Debía de haber una docena de ellos, o quizá más -mi tío no estuvo nunca seguro sobre este punto, dado que era un hombre de escrupulosa veracidad con respecto a los números, no le gustaba confesar lo-, pero allí estaban, todos amontonados en la condición más desolada que quepa imaginar. La, puertas habían sido arrancadas de los goznes y quitadas; les habían arrancado los forros; sólo algún clavo oxidado mantenía, aquí y allá, un jirón colgante; la lámparas no estaban, las varas hacía tiempo que habían desaparecido, el forjado estaba oxidado y la pintura se había caído; el viento silbaba entre las grietas de la estructura de madera, y la lluvia, que había quedado recogida en los techos, caía gota a gota en los interiores con un sonido hueco y melancólico. Eran los esqueletos en decadencia de los coches abandonados, y en ese lugar solitario, a esa hora de la noche, parecían fríos y lúgubres.

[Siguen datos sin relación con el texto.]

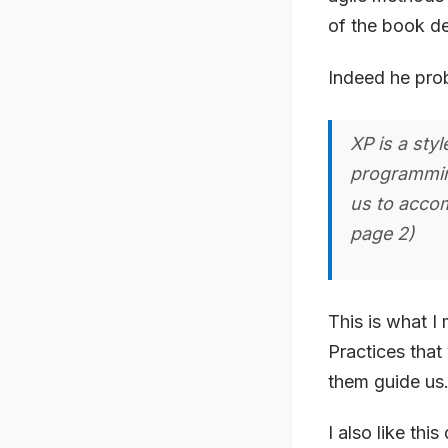
of the book de
Indeed he prob
XP is a sty
programmin
us to accom
page 2)
This is what I
Practices that 
them guide us
I also like thi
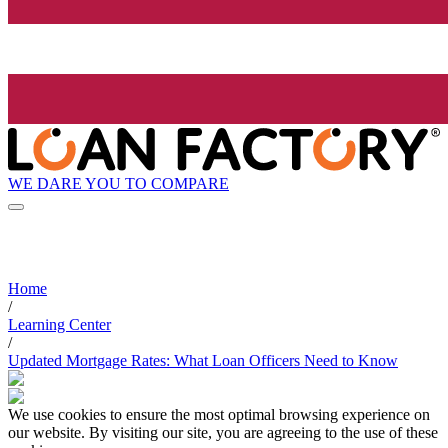
WE DARE YOU TO COMPARE
Home
/
Learning Center
/
Updated Mortgage Rates: What Loan Officers Need to Know
We use cookies to ensure the most optimal browsing experience on
our website. By visiting our site, you are agreeing to the use of these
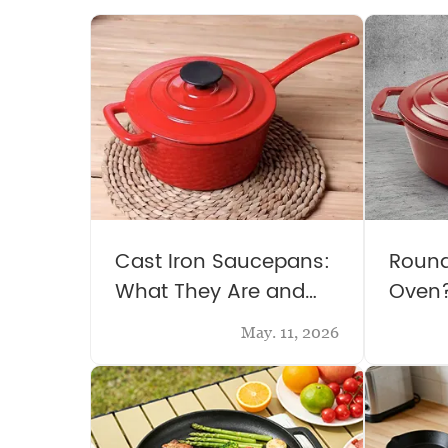
Cast Iron Saucepans:
Round
What They Are and
Oven
Why You Need One
May. 11, 2026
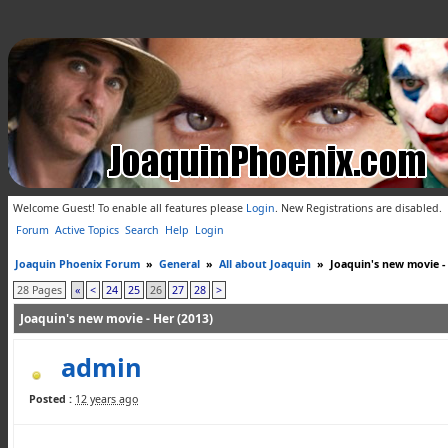
Welcome Guest! To enable all features please
Login
.
New Registrations are disabled.
Forum
Active Topics
Search
Help
Login
Joaquin Phoenix Forum
»
General
»
All about Joaquin
»
Joaquin's new movie -
28 Pages
«
<
24
25
26
27
28
>
Joaquin's new movie - Her (2013)
admin
Posted :
12 years ago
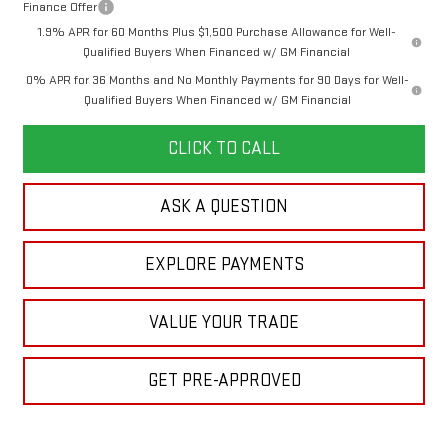
Finance Offer
1.9% APR for 60 Months Plus $1,500 Purchase Allowance for Well-
Qualified Buyers When Financed w/ GM Financial
0% APR for 36 Months and No Monthly Payments for 90 Days for Well-
Qualified Buyers When Financed w/ GM Financial
CLICK TO CALL
ASK A QUESTION
EXPLORE PAYMENTS
VALUE YOUR TRADE
GET PRE-APPROVED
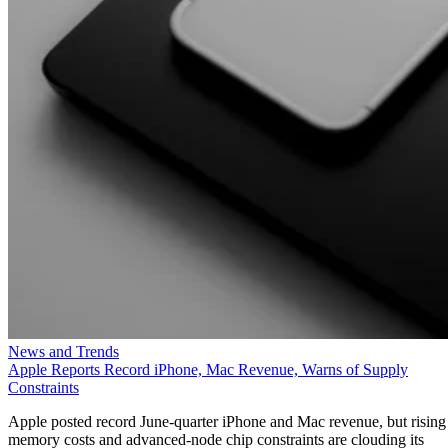
News and Trends
Apple Reports Record iPhone, Mac Revenue, Warns of Supply
Constraints
Apple posted record June-quarter iPhone and Mac revenue, but rising
memory costs and advanced-node chip constraints are clouding its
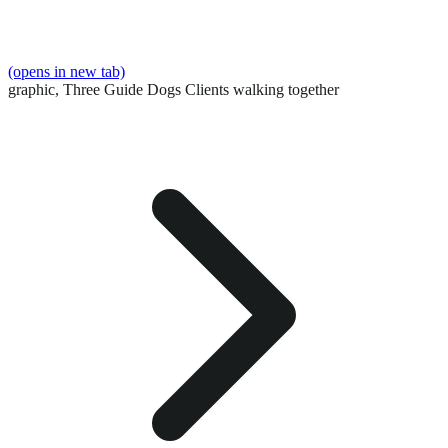
(opens in new tab)
graphic,
Three Guide Dogs Clients walking together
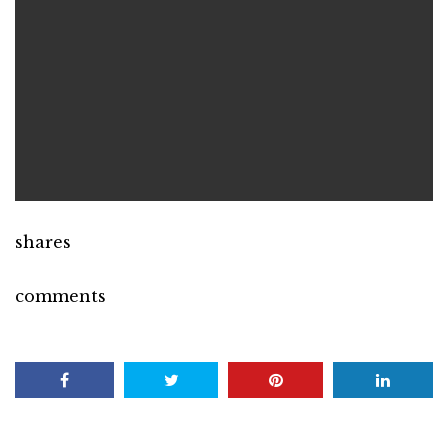
shares
comments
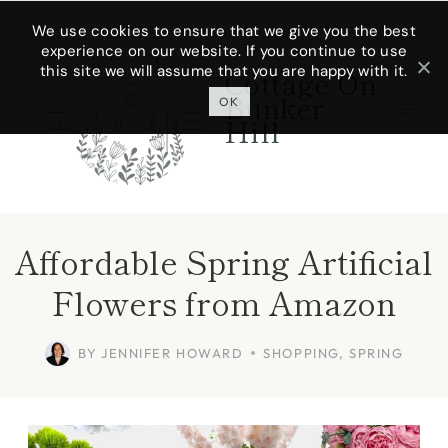
Skip
We use cookies to ensure that we give you the best
experience on our website. If you continue to use
to
this site we will assume that you are happy with it.
Cottage On
content
Bunker
OK
Hill
Affordable Spring Artificial
Flowers from Amazon
BY
JENNIFER HOWARD
SHOPPING
,
SPRING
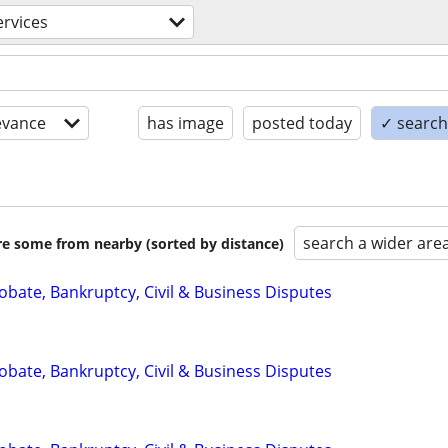
ervices
evance
has image
posted today
✓ search 
search a wider are
are some from nearby (sorted by distance)
Probate, Bankruptcy, Civil & Business Disputes
Probate, Bankruptcy, Civil & Business Disputes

Mi tío descansó la cabeza sobre las manos y pensó en las personas atareadas y bulliciosas que años antes habrían traqueteado en los viejos coches, que ahora estaban cambiados y silenciosos; pensó en todas aquellas personas á las que uno de aquellos locos y desmoronados vehículos había llevado, noche tras noche, durante muchos años y con todo tipo de condiciones climáticas, la correspondencia ansiosamente esperada, el giro tan necesario, la promesa de salud y seguridad, el anuncio repentino de enfermedad y muerte. El comerciante, el amante, la esposa, la viuda, la madre, el escolar e incluso el niño que tambaleándose se había acercado a la puerta a la llamada del cartero... cómo habían esperado todos la llegada del viejo coche. ¡Y dónde estarían todos ahora!